Oyó que Robert suspiraba y lo miró. ¿Se habría despertado? No, la respiración volvió a ser regular y profunda. Bien.
– Posible asesinato en la iglesia de la Fuente de Nuestra Fortaleza -dijo Sven-Erik.
– ¿Y? Yo trabajo de administrativa desde el viernes, ¿lo has olvidado?
– Ya lo sé -dijo Sven-Erik con voz afligida-, pero joder, Anna-Maria, esto es algo especial. Podrías venir y mirar, simplemente. Los de la científica habrán acabado dentro de poco, así que podremos entrar. El que está allí dentro es Viktor Strandgård y aquello parece un auténtico matadero. Me imagino que tenemos una hora antes de que las putas televisiones lleguen con sus cámaras y toda la parafernalia.
– Estaré allí dentro de veinte minutos.
«Joder -pensó-. Me llama para pedirme ayuda. Ha cambiado.»
Sven-Erik no contestó, pero Anna-Maria oyó un contenido suspiro de alivio antes de acabar la conversación.
Se dio la vuelta hacia Robert y dejó descansar los ojos sobre su dormido rostro. La mejilla reposaba sobre el dorso de la mano y sus labios, rojo arándano, se habían entreabierto. Estaba irresistiblemente sexy y le habían empezado a salir canas en el enmarañado bigote y en las sienes. Él se inquietaba delante del espejo del baño estudiando el avance de las entradas en la frente.
– El desierto se va extendiendo -solía decir.
Le dio un beso en la boca. El vientre se interponía, pero llegó. Dos veces.

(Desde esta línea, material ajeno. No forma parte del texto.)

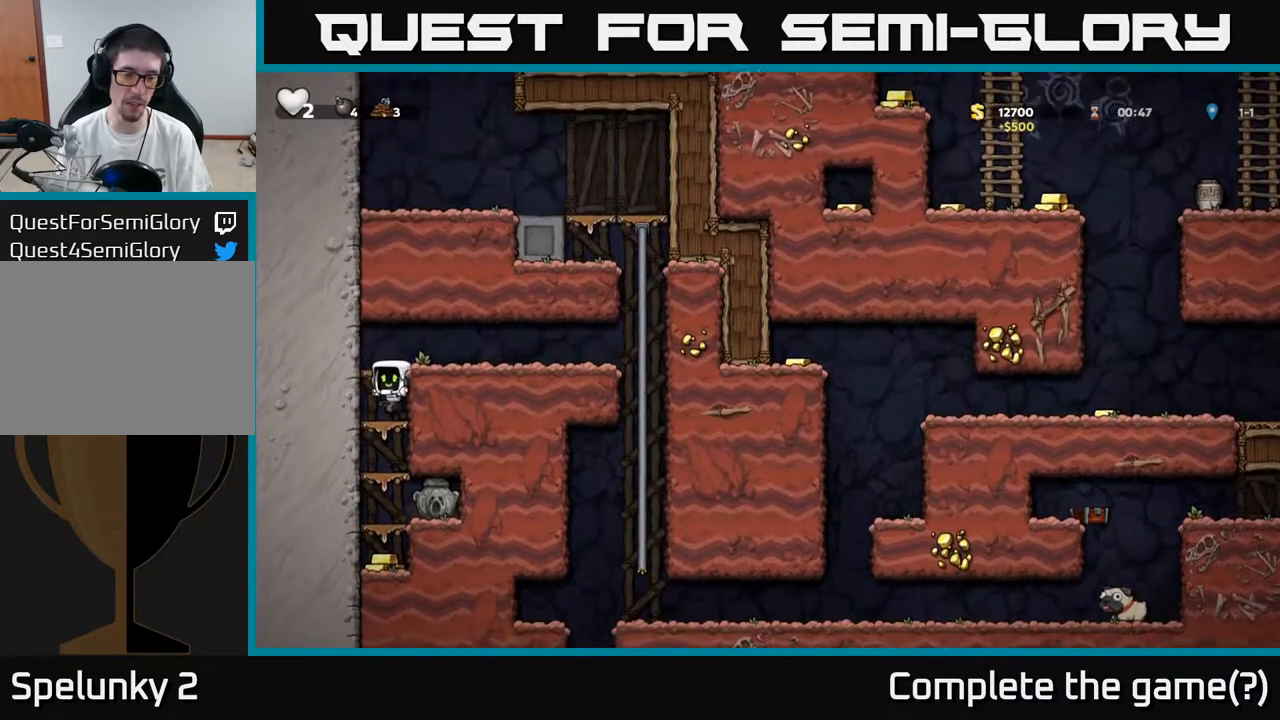
{"buttons": ["A", "DPAD_DOWN"], "left_stick": "center", "right_stick": "center", "events": [[133, "A", "down"], [283, "A", "up"], [483, "A", "down"]]}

– Te quiero -le aseguró él, todavía dormido. Su mano la buscó debajo del edredón para atraerla hacia sí, pero ella ya se había sentado en el borde de la cama. Inmediatamente le entraron ganas de orinar. Como siempre. Aquella noche ya se había levantado dos veces para ir al baño.
Un cuarto de hora más tarde, Anna-Maria salía de su Ford Escort en el aparcamiento de la iglesia de la Fuente de Nuestra Fortaleza. Todavía hacía un frío del demonio. El aire pellizcaba y mordía las mejillas. Si respiraba por la boca le dolían la garganta y los pulmones. Si respiraba por la nariz se le helaban los delgados pelillos de las fosas nasales. Se tapó la boca con la bufanda y miró el reloj. Como máximo media hora, después el coche no arrancaría. Era un gran aparcamiento, con capacidad para cuatrocientos coches, como mínimo. Su Escort, rojo pálido, parecía pequeño y miserable al lado del Volvo 740 de Sven-Erik Stålnacke. Había un coche patrulla al lado del Volvo. Por lo demás, sólo había unos diez coches en el aparcamiento, completamente cubiertos por la nieve. Los de la científica debían de haberse ido. Se puso a subir la estrecha cuesta de Sandstensberget hacia la iglesia. La escarcha parecía haberse helado en los abedules, y arriba del todo se levantaba la imponente Iglesia de Cristal hacia el oscuro cielo de la noche, rodeada de estrellas y planetas. Era como un enorme cubo de hielo reluciendo por la luz de la aurora boreal.
«Vaya presuntuosa construcción de mierda -pensó mientras se esforzaba en subir la cuesta-. Sería mejor que esta rica congregación enviara un poco de dinero a los de Aldeas Infantiles. Pero seguro que es más divertido cantar los salmos en una iglesia moderna que cavar pozos en África.»